I staggered back, panting. Blood dripped from my blades, steaming in the cold.
It was over.
The storm howled in the silence that followed, a wind mourning the fall of something ancient.
I should have felt triumphant.
Instead, I felt the wyrm’s gaze still on me, even as its body stilled. Its mouth barely moved, but I heard its voice clear as a whisper in my mind.
"You seek the citadel," it rasped, words fractured, yet sharp as breaking ice. "You think knowledge will save you."
A sharp exhale, almost a laugh.
"But knowledge is no shield against what waits beyond those doors."
The light in its eyes finally went out.
Its body faded, turning to ice and snow, as if it had never been there at all.
I watched, silent.
Then I turned to face the citadel.
The wind had begun to die, but the weight in my chest did not.
I had won.
But the wyrm’s final words clung to me like frostbite.
What waits beyond those doors?
I exhaled, wiped the blood from my blades, and stepped forward.

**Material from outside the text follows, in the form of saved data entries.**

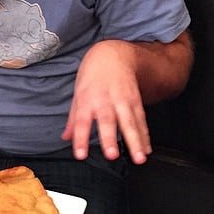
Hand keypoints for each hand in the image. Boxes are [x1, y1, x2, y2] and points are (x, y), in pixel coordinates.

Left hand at [62, 40, 150, 164]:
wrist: (112, 54)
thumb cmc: (92, 76)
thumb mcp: (78, 94)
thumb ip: (73, 119)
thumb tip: (66, 138)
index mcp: (86, 100)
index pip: (81, 121)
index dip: (80, 138)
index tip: (80, 154)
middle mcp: (104, 100)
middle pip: (107, 121)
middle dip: (110, 139)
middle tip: (112, 156)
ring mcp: (122, 100)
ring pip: (129, 122)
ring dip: (135, 141)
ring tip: (139, 158)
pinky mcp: (135, 100)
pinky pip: (141, 120)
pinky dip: (145, 135)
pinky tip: (147, 150)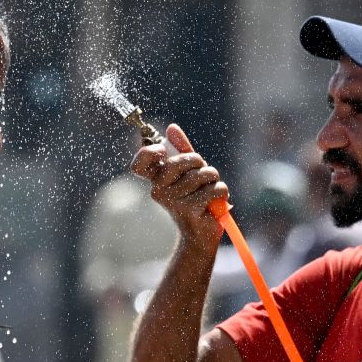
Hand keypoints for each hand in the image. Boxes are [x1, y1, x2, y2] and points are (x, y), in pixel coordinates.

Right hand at [129, 124, 225, 247]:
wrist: (200, 234)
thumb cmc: (195, 198)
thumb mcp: (189, 171)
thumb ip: (181, 149)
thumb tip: (171, 128)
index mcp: (156, 181)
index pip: (139, 164)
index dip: (148, 152)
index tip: (162, 150)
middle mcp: (159, 192)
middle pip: (179, 161)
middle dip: (198, 162)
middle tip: (203, 172)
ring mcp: (173, 202)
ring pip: (202, 174)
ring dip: (213, 179)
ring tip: (209, 189)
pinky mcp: (190, 210)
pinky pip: (213, 189)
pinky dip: (221, 192)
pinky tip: (215, 203)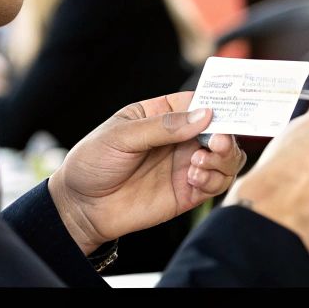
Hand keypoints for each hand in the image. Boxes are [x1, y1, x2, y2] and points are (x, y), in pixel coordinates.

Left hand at [48, 91, 246, 251]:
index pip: (200, 101)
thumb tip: (204, 115)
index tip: (225, 109)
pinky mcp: (188, 192)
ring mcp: (186, 164)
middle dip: (226, 134)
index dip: (218, 103)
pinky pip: (217, 183)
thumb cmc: (94, 162)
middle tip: (217, 142)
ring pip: (227, 157)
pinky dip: (214, 179)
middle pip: (222, 129)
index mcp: (164, 114)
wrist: (81, 206)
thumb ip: (162, 127)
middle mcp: (181, 138)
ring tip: (199, 162)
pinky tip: (194, 178)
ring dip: (224, 158)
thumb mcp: (121, 135)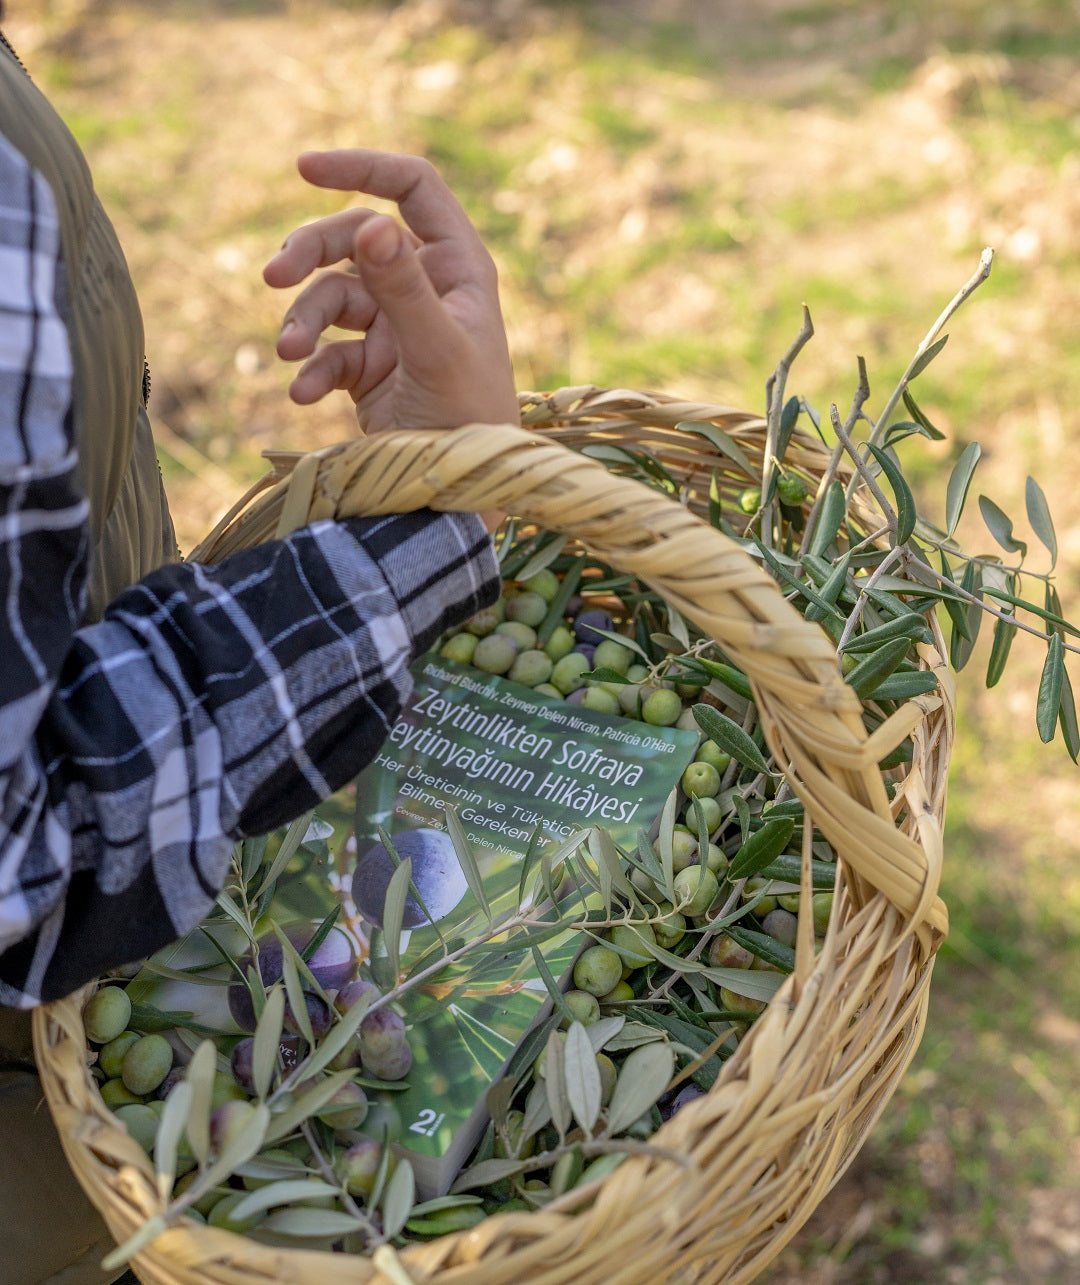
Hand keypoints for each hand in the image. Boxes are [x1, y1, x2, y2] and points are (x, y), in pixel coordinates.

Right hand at [263, 150, 519, 435]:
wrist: (459, 499)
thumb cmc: (469, 422)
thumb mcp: (436, 353)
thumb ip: (404, 290)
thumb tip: (371, 226)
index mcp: (457, 267)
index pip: (411, 188)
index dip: (362, 168)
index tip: (303, 167)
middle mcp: (426, 287)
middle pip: (354, 239)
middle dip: (310, 254)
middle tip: (274, 277)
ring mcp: (395, 326)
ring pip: (331, 296)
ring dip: (303, 320)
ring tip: (287, 353)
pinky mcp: (369, 368)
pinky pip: (327, 350)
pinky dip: (310, 368)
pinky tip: (304, 394)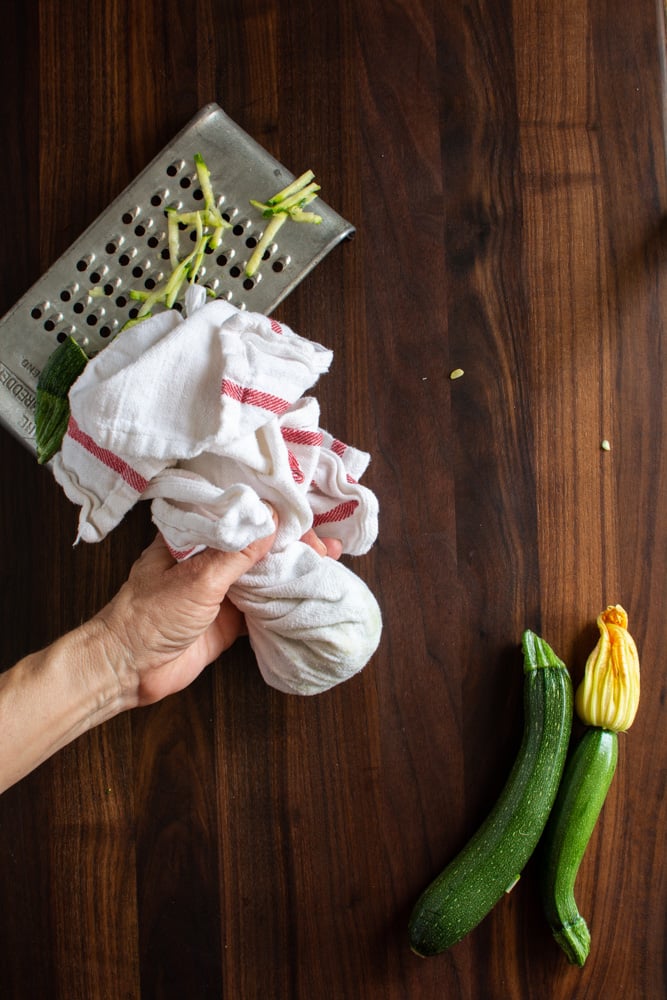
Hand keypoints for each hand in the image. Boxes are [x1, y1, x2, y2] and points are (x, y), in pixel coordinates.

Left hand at [94, 519, 340, 708]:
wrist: (128, 670)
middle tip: (323, 544)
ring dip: (295, 566)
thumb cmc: (148, 616)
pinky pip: (265, 603)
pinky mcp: (230, 618)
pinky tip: (314, 588)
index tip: (302, 512)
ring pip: (265, 571)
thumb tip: (273, 520)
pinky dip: (288, 596)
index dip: (271, 509)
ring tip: (330, 559)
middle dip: (292, 540)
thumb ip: (236, 553)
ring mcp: (221, 588)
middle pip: (258, 541)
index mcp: (192, 536)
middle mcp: (209, 558)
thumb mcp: (197, 579)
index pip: (238, 512)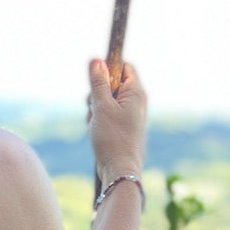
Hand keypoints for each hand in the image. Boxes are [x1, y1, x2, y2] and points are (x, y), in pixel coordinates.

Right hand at [86, 59, 146, 186]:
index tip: (95, 79)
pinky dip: (97, 120)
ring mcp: (128, 114)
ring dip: (94, 109)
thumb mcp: (102, 107)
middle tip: (94, 106)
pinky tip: (95, 132)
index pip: (124, 67)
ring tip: (95, 124)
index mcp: (136, 92)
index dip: (108, 68)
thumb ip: (98, 83)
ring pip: (105, 101)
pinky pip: (105, 115)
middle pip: (111, 84)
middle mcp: (135, 101)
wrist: (119, 169)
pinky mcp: (121, 126)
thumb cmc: (113, 138)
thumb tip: (96, 60)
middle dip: (96, 93)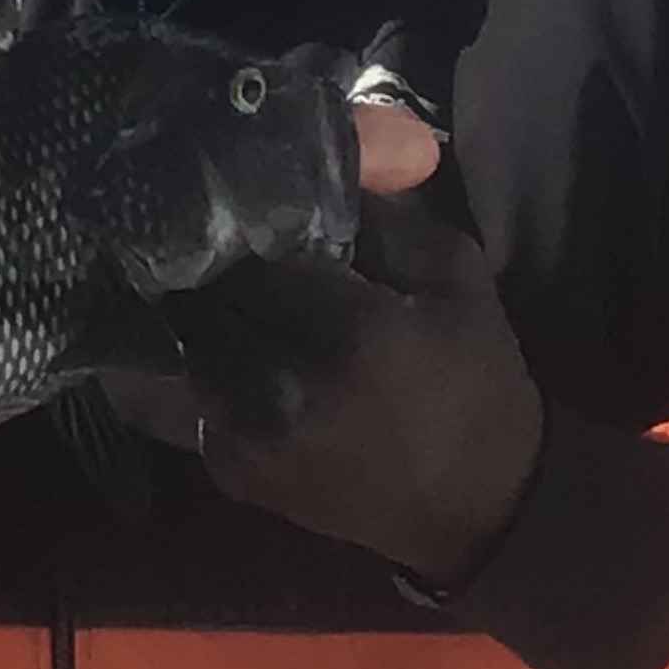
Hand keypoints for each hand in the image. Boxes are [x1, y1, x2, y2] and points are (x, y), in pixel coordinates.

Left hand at [157, 113, 541, 586]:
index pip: (246, 242)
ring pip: (189, 339)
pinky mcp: (227, 469)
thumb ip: (381, 211)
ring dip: (206, 311)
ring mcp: (243, 434)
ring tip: (228, 287)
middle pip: (203, 290)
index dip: (237, 212)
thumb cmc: (476, 381)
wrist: (479, 509)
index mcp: (341, 331)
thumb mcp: (454, 275)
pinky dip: (210, 363)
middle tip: (222, 233)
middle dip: (210, 258)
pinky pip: (194, 392)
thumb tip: (312, 159)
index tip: (239, 191)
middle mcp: (276, 384)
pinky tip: (241, 347)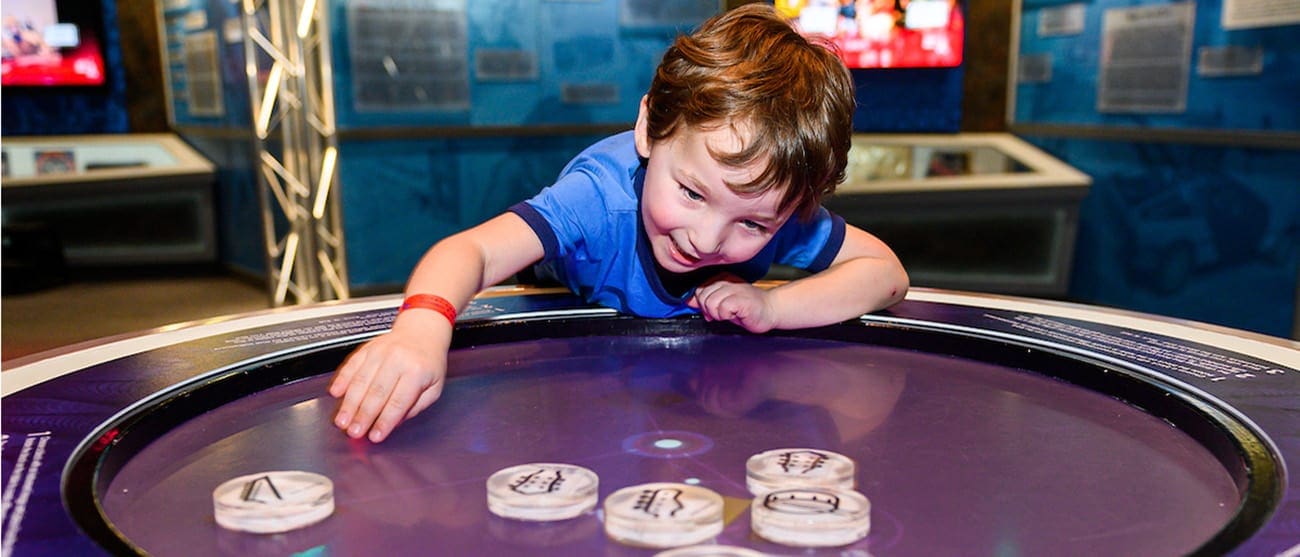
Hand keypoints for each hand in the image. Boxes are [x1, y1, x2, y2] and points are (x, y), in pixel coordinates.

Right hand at [328, 324, 447, 442]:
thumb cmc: (428, 362)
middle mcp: (397, 360)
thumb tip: (394, 423)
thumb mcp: (434, 387)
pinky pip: (351, 365)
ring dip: (349, 403)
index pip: (398, 402)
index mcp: (416, 371)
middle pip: (376, 393)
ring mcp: (380, 352)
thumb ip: (415, 407)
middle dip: (363, 416)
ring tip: (342, 421)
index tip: (375, 436)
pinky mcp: (367, 348)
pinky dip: (342, 380)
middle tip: (354, 432)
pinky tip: (335, 394)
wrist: (422, 331)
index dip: (385, 421)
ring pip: (361, 380)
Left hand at [687, 274, 778, 332]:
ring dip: (719, 314)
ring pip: (710, 303)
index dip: (704, 304)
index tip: (716, 310)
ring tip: (732, 313)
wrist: (770, 310)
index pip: (699, 290)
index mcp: (721, 278)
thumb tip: (689, 301)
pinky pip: (722, 309)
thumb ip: (706, 300)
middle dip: (710, 310)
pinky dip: (727, 316)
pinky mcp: (741, 299)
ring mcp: (734, 288)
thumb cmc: (747, 308)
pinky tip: (737, 314)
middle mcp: (726, 280)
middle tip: (725, 313)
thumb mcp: (723, 303)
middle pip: (702, 297)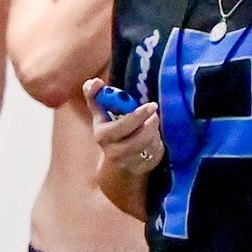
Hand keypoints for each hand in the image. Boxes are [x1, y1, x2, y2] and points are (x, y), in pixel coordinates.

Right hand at [85, 78, 161, 216]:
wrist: (115, 161)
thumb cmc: (110, 129)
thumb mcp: (101, 113)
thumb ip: (95, 95)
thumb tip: (95, 82)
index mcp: (102, 134)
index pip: (121, 127)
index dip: (137, 116)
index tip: (150, 106)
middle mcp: (112, 151)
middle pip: (138, 139)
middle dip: (150, 123)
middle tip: (154, 110)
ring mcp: (127, 162)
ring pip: (148, 145)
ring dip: (153, 132)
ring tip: (151, 122)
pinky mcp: (140, 169)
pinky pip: (154, 154)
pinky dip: (157, 143)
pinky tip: (152, 138)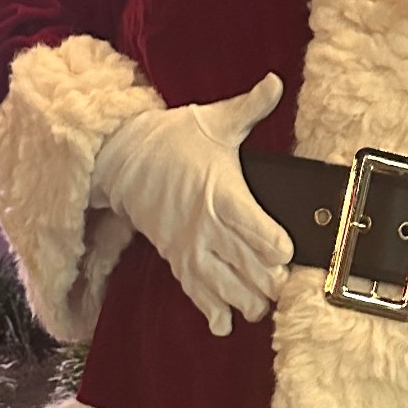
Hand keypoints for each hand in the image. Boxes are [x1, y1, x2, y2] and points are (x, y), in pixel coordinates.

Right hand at [90, 74, 292, 335]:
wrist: (121, 158)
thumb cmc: (172, 139)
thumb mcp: (214, 120)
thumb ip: (249, 107)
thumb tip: (274, 82)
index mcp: (222, 193)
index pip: (257, 230)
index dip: (276, 247)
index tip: (286, 253)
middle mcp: (206, 225)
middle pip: (245, 266)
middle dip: (267, 283)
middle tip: (281, 288)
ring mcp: (189, 245)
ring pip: (222, 285)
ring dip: (243, 301)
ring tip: (258, 309)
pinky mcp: (175, 257)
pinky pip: (194, 291)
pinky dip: (209, 310)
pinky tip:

Whatever awaited me inside, I would face it.
I had no choice.
The citadel loomed ahead, jagged against the dying storm, its towers reaching like frozen fingers toward the sky.
Up close, it was worse.
The stone was old—older than it should have been, worn smooth by time yet untouched by the frost that swallowed everything else. Ice clung to the edges of the battlements but never crossed onto the walls themselves, as if even winter dared not trespass.
I hesitated at the threshold, just long enough to let the silence press in.
The wyrm’s words still curled at the edges of my mind.
But I stepped forward.
The doors, heavy and bound in iron, groaned as I pushed them open. A stale breath of air rolled out to meet me, thick with dust and something deeper, something undisturbed for too long.
Darkness waited inside.
I reached beneath my cloak, fingers brushing the small wooden box my mentor had given me. I flipped it open, revealing a pulsing ember of light, no larger than a dying coal.
The glow flickered against the stone walls, casting trembling shadows.
The darkness recoiled—but only for a moment.
Then, a voice.
Low. Resonant. Older than the bones of the earth.
"You have passed the first test, Draven Thorn. But the trials ahead will break you—unless you remember."
The words weren’t spoken aloud. They settled into my mind like a whisper that had always been there, waiting for me to hear it.
I tensed, my grip tightening around the ember of light.
"The truth lies not in what you know," the voice continued, "but in what you have forgotten. Look within, and you shall see the path ahead."
The air shifted. The world lurched.
The stone beneath my feet dissolved into nothingness.
And suddenly, I was falling.
Falling.
Not through air, not through space, but through something else entirely.
Memories.
They came in flashes. Fragments.
I was a child again, running through golden fields beneath a sky untouched by storms. Laughter bubbled from my chest, light and unburdened. My mother’s voice called my name, warm as the summer breeze. My father’s hand rested firm on my shoulder. Safe. Certain.
The memory unraveled.
I was older now. The sky was different. Heavy with the weight of an approaching storm. My feet dragged through blood-streaked mud, the scent of rain thick in the air. A friend’s dying breath echoed in my ears. A sword—my sword—buried in an enemy’s throat.
Another unraveling.
A temple, long forgotten. I knelt before an altar, my hands trembling as they traced inscriptions carved in a language I shouldn’t know. My lips moved, speaking words I had never learned. The ground shuddered beneath me. A vow spoken. A power waking inside me.
Then—
Darkness.
I gasped, clutching my skull as pain lanced through my mind. Some of these memories were mine. Some were not.
Something had been taken from me.
Something I needed.
The void around me sighed.
"You do not yet see."
Then—light.
It came in a sharp, blinding rush. The sensation of soaring and falling at once. Being pulled forward and backward through time, through self.